But then there are the changes that are more specific to our times – local change. Carbon emissions are changing the climate. Worldwide information transfer is immediate. New forms of life and artificial intelligence are being created. Economic and political events around the world are sensitively dependent on one another. Many different kinds of intellectuals are thinking about these local changes, but so far philosophy has largely ignored them and has stuck to the more perennial changes.
Perennial changes are important, of course; being able to navigate through them is what it is to be wise. But philosophy, I believe, also has to start responding to local change, since the local changes we are experiencing have deep and significant consequences. Indeed, our local changes might well change our perennial changes. We need to think about the future of “empires,” and whether nation states will have anything to do with that. We need to think about new life forms, and the ways biotechnology will challenge our understanding of “human being.” Same goes for artificial intelligence – we need to think about moral obligations we will have to the conscious beings we will manufacture. As world cultures meld together into politico-economic units, we need to think about the kinds of new obligations we will have to one another. And throughout all these local changes, new pressures will be brought to bear upon our perennial existential questions: Who am I? What is my life about? What is important?
I call these new challenges for philosophy “Philosophy 2.0.” Of course, the “2.0” bit is a reference to Web 2.0, which is what the web became when it started getting truly interactive. Web 1.0 was basically like television with a million channels: click, watch, click, watch, click, etc. But now, in Web 2.0, you can put your own stuff on the web, or take stuff off and mix it up in your own way and throw it back out there, or use applications and programs that are on the web instead of loaded onto your own computer. It is a profound change in the way we are entertaining ourselves; a transition from a “read only” culture to a “read/write culture.” That’s another local change that may have perennial consequences.
Philosophy 2.0 is about getting interactive with local change. Philosophy 1.0, as we might call it, is occupied with perennial change, and it needs to keep chugging along, for as long as human beings are around. But its “product” is about to get tweaked by Philosophy 2.0. Our philosophical thought about local change will impact our thought about perennial change. This is a genuinely new situation for philosophy, since we do not have a luxury we have had in the past: time. Normally, philosophers can wait until the dust has settled before looking back and making sense of where we have been. But we are going to have to get used to looking through the dust, and making the best guesses we can, since ain’t nothing gonna settle anytime soon. We need direction and big-picture planning like never before, and it is the obligation of philosophers to join into that debate. Besides, philosophers have unique knowledge and skills to contribute. They are most in touch with the big pictures of the past (from Plato to Heidegger), and so are in the best position to assess how the big picture is changing. They are used to thinking in terms of systems, and local change is all about systematic change (whether economic, environmental, or technological). And they are more sensitive than most to all the complexities of moral, epistemological, and social issues.
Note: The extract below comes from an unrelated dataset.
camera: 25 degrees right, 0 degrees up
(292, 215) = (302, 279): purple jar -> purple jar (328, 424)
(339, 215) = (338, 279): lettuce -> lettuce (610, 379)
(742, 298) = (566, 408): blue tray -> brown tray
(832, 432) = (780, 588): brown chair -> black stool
Part of philosophy’s romantic attraction to me has been its inherent Luddism. Philosophy professors don’t need overheads or PowerPoint or WebCT or any other gizmo; they only need a piece of chalk and an empty afternoon. But this image has to change. Philosophers need to be up on the details of local change, and need to start thinking through them and responding to them. That might not affect the pensive ambience of the philosophy classroom, but it will affect the lesson plans. Many people have been working hard to distill the results of local change to the generally educated public; philosophers need to make use of those efforts and get acquainted with the local world. Things need to get messy. We can not afford cleaving only to the relatively stable regions of perennial change.
What philosophers will bring to the table is a deep familiarity with perennial changes, and keen insight as to how local changes will change them and possibly be informed by them. This is a dimension that is now either being neglected, or carried out by those who don’t really know what they are saying. We need Philosophy 2.0 now more than ever.